*PROBLEM DESCRIPTION*:
Once you find the line containing "vfov_deg: 40.6" in the data below, copy it and each following line exactly, up to and including the line containing "exposure_s: 1/400", and nothing else.

Saved entries
=-=-=
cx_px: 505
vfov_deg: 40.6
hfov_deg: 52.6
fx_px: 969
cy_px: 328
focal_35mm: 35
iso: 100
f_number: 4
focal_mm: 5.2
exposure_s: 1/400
=-=-=
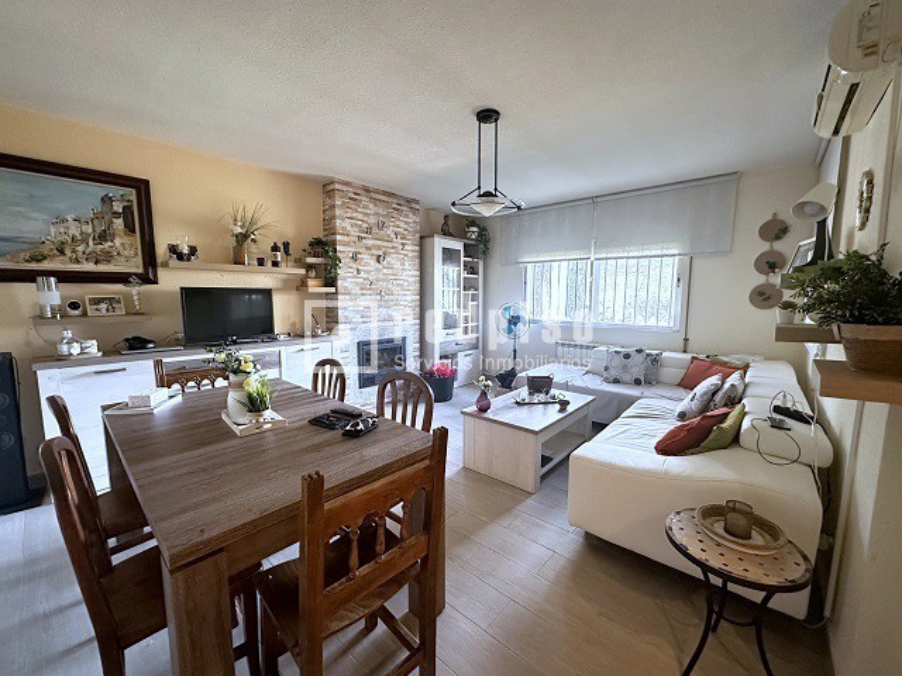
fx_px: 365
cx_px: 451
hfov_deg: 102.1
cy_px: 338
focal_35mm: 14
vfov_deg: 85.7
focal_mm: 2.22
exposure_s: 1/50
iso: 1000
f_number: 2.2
=-=-=
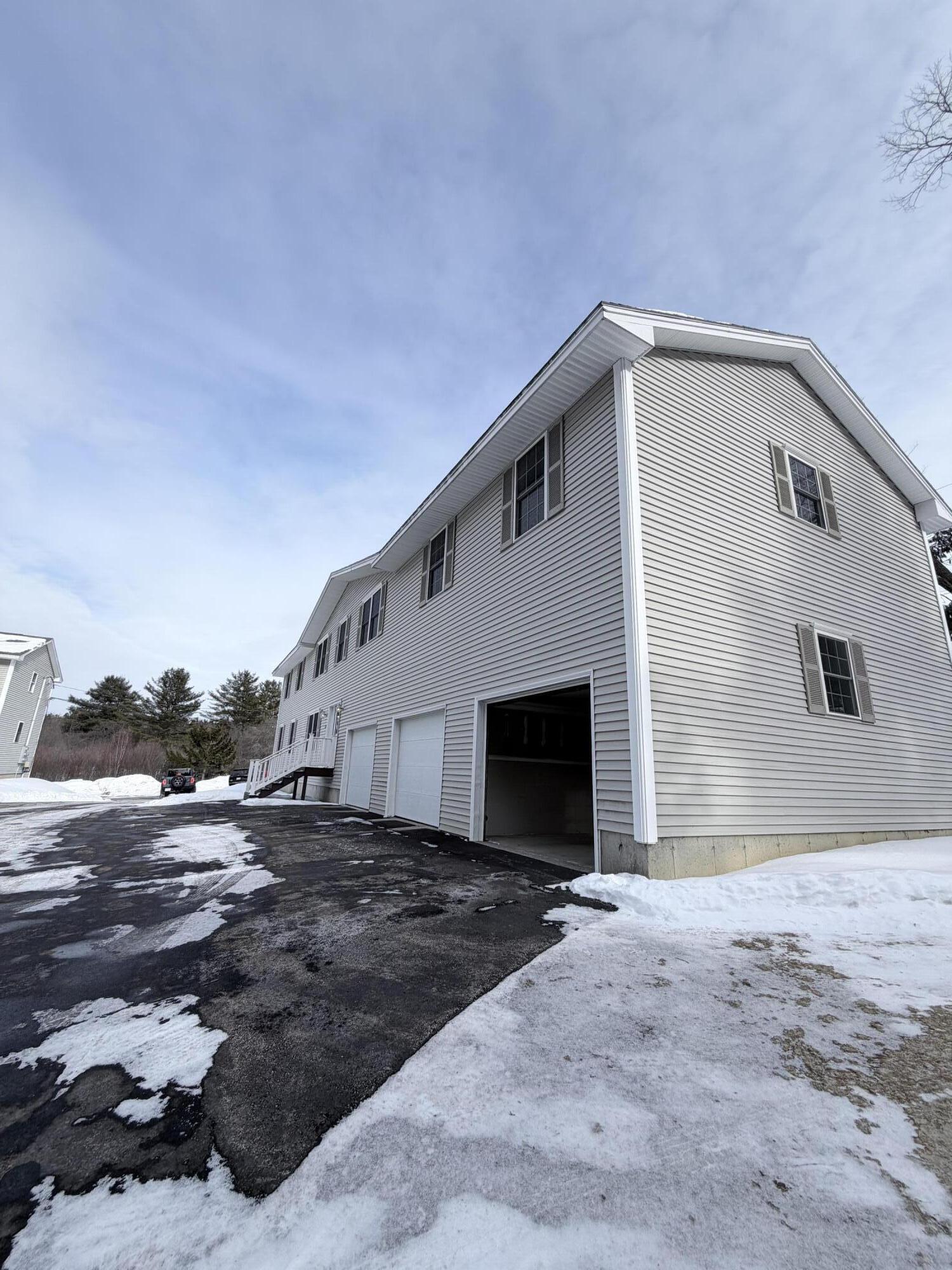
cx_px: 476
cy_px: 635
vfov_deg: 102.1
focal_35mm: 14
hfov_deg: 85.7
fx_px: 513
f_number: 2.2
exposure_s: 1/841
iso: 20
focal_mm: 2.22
=-=-=
*RESPONSE BOX*:
vfov_deg: 40.6
hfov_deg: 52.6
fx_px: 969
cy_px: 328
focal_35mm: 35
iso: 100
f_number: 4
focal_mm: 5.2
exposure_s: 1/400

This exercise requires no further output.